▶ [READING TEXT]
__________

Human Rights Watch described the report as "a brilliant piece of investigative work" and stated that the government's investigations into the massacre were "little more than a sick joke played on the victims' families and the international community".

===The UN international investigation===
In 2014, partly as a result of pressure from Action Against Hunger and other NGOs, the United Nations Human Rights Council launched an independent international investigation. The 2015 report confirmed that the evidence pointed to Sri Lankan security forces as responsible for the massacre and proposed the establishment of an international Special Court. The Sri Lankan authorities refused.

In 2019, Sri Lanka's Attorney General, Dappula de Livera, ordered police to accelerate the investigation into the massacre. No criminal proceedings have ever been brought against any suspect.

In 2021, Action Against Hunger brought the Muttur case before the United Nations Security Council. United Nations experts have reiterated on multiple occasions that those responsible have never been "arrested, prosecuted and punished".

==Impunity==
No one has ever been prosecuted or convicted for the Muttur Massacre. Action Against Hunger has documented the main stages of its pursuit of justice:

- 2006: coordination of a joint statement by 28 NGOs addressed to the Sri Lankan government.
- 2006–2008: participation in national investigations, subsequently abandoned due to lack of independence and transparency.
- 2008: withdrawal from Sri Lanka and public call for an international investigation.
- 2012: petition for the opening of an independent United Nations investigation.
- 2013: publication of a document identifying Sri Lankan security forces as responsible.
- 2014: launch of the international investigation by the UN Human Rights Council.
- 2015: the UN report confirms the responsibility of the security forces; the proposal for an international Special Court is rejected by Sri Lanka.
- 2021: the case is brought before the UN Security Council.

__________

▶ [INFORMATION SHOWN]
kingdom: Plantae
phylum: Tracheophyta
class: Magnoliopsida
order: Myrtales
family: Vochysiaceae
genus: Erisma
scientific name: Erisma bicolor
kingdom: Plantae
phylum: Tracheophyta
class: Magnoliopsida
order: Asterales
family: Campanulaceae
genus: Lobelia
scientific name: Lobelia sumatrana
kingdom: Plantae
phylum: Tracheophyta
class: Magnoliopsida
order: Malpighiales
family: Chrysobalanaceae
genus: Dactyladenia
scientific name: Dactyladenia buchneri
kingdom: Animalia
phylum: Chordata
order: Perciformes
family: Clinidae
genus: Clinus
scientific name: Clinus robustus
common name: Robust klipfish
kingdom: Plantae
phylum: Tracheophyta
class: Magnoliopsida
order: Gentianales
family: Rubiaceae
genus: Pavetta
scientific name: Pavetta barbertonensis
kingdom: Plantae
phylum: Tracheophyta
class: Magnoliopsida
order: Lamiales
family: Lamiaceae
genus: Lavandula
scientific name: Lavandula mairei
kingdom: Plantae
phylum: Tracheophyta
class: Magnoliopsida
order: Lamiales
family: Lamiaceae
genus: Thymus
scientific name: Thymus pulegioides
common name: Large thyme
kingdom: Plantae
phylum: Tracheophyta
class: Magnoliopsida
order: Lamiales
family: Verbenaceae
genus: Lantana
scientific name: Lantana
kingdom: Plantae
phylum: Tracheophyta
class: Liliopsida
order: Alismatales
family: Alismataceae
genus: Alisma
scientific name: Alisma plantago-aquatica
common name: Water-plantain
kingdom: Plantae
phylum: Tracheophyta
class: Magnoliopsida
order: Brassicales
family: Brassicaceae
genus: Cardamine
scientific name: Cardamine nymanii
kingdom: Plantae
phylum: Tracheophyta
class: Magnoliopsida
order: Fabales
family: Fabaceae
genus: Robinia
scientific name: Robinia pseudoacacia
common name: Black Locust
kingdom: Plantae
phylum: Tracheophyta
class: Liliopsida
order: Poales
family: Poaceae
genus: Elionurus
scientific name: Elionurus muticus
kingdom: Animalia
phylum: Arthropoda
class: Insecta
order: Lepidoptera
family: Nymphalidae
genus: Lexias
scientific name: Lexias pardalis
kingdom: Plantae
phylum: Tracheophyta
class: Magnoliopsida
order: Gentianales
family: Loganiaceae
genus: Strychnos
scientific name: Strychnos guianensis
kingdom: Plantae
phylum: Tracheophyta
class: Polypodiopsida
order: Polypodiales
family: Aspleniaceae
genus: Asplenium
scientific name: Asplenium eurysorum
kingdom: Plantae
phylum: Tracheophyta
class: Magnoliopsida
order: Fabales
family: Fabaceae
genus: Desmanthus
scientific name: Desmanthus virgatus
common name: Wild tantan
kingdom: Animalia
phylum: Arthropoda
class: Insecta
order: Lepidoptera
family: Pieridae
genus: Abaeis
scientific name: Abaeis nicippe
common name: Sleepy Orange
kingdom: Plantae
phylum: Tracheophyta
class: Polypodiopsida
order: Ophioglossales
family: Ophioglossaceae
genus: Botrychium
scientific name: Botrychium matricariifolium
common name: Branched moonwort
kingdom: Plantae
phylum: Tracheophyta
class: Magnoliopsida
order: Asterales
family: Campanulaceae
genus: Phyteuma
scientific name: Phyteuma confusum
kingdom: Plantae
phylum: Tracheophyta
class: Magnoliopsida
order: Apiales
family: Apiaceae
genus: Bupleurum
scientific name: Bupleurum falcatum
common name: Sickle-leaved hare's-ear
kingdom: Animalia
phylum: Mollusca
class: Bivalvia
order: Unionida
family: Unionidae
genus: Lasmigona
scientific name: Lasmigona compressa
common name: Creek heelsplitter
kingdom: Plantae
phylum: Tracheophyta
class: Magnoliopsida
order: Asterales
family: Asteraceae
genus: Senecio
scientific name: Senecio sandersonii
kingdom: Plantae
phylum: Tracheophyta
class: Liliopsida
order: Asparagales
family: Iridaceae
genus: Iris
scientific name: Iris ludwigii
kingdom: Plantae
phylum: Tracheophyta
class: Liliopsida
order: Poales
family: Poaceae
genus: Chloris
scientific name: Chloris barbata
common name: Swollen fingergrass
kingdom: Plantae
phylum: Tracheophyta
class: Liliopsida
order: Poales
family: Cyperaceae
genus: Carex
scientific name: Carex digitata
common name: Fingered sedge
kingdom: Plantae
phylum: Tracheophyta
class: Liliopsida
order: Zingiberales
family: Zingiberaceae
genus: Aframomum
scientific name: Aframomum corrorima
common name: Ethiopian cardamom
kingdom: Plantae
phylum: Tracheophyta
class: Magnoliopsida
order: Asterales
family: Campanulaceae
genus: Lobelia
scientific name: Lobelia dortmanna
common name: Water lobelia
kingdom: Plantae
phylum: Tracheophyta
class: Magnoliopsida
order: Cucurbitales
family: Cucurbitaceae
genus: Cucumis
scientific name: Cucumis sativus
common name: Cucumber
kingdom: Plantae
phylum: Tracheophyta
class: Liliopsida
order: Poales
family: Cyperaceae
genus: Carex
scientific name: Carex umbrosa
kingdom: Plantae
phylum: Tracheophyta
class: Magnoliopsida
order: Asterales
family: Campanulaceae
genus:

__________

▶ [TASKS TO PERFORM]
1. Rewrite the part of the Muttur Massacre text that opens with the words containing "- 2012: petition" and closes with "forces as responsible.", replacing "petition" with "request".
2. Say whether each statement agrees with the Muttur Massacre text, and quote the words that decide it: (a) the 2015 UN report proposed an international Special Court; (b) the Sri Lankan authorities accepted the proposed Special Court; (c) Action Against Hunger withdrew from Sri Lanka in 2008.

▶ [OUTPUTS FOR THE TASKS]
1.
- 2012: request for the opening of an independent United Nations investigation.
- 2013: publication of a document identifying Sri Lankan security forces as responsible.

2.
(a) Yes: "proposed the establishment of an international Special Court"
(b) No: "The Sri Lankan authorities refused."
(c) Yes: "2008: withdrawal from Sri Lanka and public call for an international investigation."